What this task involves:
Find the line that contains "Document page, 2001x1125 pixels.". Repeat that line and all lines following it, exactly, through the end of the listing below.

Given data:
=== Section Start ===

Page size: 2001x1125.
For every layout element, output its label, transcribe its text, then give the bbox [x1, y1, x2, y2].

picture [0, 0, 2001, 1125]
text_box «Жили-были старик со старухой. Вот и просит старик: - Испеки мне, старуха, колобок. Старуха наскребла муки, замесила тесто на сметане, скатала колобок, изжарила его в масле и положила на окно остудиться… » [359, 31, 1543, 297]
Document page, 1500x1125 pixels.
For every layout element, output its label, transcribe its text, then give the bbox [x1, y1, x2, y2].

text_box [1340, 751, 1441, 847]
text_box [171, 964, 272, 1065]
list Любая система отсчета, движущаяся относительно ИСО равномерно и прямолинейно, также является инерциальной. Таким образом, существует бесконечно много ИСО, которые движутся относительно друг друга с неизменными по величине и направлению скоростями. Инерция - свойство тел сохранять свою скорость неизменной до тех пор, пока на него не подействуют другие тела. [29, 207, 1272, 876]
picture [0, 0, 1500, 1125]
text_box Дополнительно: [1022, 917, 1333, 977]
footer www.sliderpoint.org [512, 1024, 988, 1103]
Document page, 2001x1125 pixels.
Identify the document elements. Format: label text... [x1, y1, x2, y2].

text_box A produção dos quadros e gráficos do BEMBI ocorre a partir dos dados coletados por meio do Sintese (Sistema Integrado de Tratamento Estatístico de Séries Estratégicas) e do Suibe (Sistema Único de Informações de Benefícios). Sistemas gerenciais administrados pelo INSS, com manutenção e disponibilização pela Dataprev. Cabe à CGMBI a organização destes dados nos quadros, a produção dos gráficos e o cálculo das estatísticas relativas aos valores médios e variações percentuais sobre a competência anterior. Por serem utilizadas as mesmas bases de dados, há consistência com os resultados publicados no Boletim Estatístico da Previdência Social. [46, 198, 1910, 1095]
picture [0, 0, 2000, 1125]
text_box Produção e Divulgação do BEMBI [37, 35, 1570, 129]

=== Section End ===

Output for this task:
Document page, 2001x1125 pixels.
Identify the document elements. Format: label text... [x1, y1, x2, y2].

text_box A produção dos quadros e gráficos do BEMBI ocorre a partir dos dados coletados por meio do Sintese (Sistema Integrado de Tratamento Estatístico de Séries Estratégicas) e do Suibe (Sistema Único de Informações de Benefícios). Sistemas gerenciais administrados pelo INSS, com manutenção e disponibilização pela Dataprev. Cabe à CGMBI a organização destes dados nos quadros, a produção dos gráficos e o cálculo das estatísticas relativas aos valores médios e variações percentuais sobre a competência anterior. Por serem utilizadas as mesmas bases de dados, há consistência com os resultados publicados no Boletim Estatístico da Previdência Social. [46, 198, 1910, 1095]
picture [0, 0, 2000, 1125]
text_box Produção e Divulgação do BEMBI [37, 35, 1570, 129]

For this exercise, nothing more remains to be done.